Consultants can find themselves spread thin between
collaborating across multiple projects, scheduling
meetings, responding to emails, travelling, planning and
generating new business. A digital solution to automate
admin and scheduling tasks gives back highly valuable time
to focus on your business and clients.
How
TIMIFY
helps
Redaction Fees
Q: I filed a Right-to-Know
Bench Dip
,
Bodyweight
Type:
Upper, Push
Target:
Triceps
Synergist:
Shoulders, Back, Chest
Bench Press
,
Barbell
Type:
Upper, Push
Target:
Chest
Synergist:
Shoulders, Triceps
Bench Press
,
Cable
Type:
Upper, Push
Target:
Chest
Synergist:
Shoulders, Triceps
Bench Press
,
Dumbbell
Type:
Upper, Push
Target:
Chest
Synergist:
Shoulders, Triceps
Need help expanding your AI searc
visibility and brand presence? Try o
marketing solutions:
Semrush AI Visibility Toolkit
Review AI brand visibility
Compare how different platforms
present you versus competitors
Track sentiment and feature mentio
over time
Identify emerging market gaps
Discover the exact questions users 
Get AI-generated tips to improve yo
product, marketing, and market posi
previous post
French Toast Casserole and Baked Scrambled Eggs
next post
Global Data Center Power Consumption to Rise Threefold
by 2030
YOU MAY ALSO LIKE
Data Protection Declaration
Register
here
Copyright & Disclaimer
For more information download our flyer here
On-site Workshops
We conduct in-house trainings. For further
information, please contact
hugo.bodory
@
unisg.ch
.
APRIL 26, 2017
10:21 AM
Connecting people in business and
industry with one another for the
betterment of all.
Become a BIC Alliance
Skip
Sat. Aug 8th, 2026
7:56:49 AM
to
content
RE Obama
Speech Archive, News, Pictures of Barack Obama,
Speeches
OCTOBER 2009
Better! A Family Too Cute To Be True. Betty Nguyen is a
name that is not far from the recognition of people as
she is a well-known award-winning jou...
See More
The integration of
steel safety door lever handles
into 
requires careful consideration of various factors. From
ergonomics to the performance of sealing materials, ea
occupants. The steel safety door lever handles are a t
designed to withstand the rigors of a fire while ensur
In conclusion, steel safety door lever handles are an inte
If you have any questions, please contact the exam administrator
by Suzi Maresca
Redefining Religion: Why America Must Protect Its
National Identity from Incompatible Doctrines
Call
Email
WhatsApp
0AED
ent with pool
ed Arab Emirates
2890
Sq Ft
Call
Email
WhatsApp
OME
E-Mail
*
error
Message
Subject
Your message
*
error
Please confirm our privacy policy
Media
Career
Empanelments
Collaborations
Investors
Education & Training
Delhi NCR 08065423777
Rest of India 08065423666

**********

**Directions for this task:** From the first line to the last, return the listing exactly.

**Solution for this exercise:**
Consultants can find themselves spread thin between
collaborating across multiple projects, scheduling
meetings, responding to emails, travelling, planning and
generating new business. A digital solution to automate
admin and scheduling tasks gives back highly valuable time
to focus on your business and clients.
How
TIMIFY
helps
Redaction Fees
Q: I filed a Right-to-Know
Bench Dip
,
Bodyweight
Type:
Upper, Push
Target:
Triceps
Synergist:
Shoulders, Back, Chest
Bench Press
,
Barbell
Type:
Upper, Push
Target:
Chest
Synergist:
Shoulders, Triceps
Bench Press
,
Cable
Type:
Upper, Push
Target:
Chest
Synergist:
Shoulders, Triceps
Bench Press
,
Dumbbell
Type:
Upper, Push
Target:
Chest
Synergist:
Shoulders, Triceps
Need help expanding your AI searc
visibility and brand presence? Try o
marketing solutions:
Semrush AI Visibility Toolkit
Review AI brand visibility
Compare how different platforms
present you versus competitors
Track sentiment and feature mentio
over time
Identify emerging market gaps
Discover the exact questions users 
Get AI-generated tips to improve yo
product, marketing, and market posi
previous post
French Toast Casserole and Baked Scrambled Eggs
next post
Global Data Center Power Consumption to Rise Threefold
by 2030
YOU MAY ALSO LIKE
Data Protection Declaration
Register
here
Copyright & Disclaimer
For more information download our flyer here
On-site Workshops
We conduct in-house trainings. For further
information, please contact
hugo.bodory
@
unisg.ch
.
APRIL 26, 2017
10:21 AM
Connecting people in business and
industry with one another for the
betterment of all.
Become a BIC Alliance
Skip
Sat. Aug 8th, 2026
7:56:49 AM
to
content
RE Obama
Speech Archive, News, Pictures of Barack Obama,
Speeches
OCTOBER 2009
Better! A Family Too Cute To Be True. Betty Nguyen is a
name that is not far from the recognition of people as
she is a well-known award-winning jou...
See More
The integration of
steel safety door lever handles
into 
requires careful consideration of various factors. From
ergonomics to the performance of sealing materials, ea
occupants. The steel safety door lever handles are a t
designed to withstand the rigors of a fire while ensur
In conclusion, steel safety door lever handles are an inte
If you have any questions, please contact the exam administrator
by Suzi Maresca
Redefining Religion: Why America Must Protect Its
National Identity from Incompatible Doctrines
Call
Email
WhatsApp
0AED
ent with pool
ed Arab Emirates
2890
Sq Ft
Call
Email
WhatsApp
OME
E-Mail
*
error
Message
Subject
Your message
*
error
Please confirm our privacy policy
Media
Career
Empanelments
Collaborations
Investors
Education & Training
Delhi NCR 08065423777
Rest of India 08065423666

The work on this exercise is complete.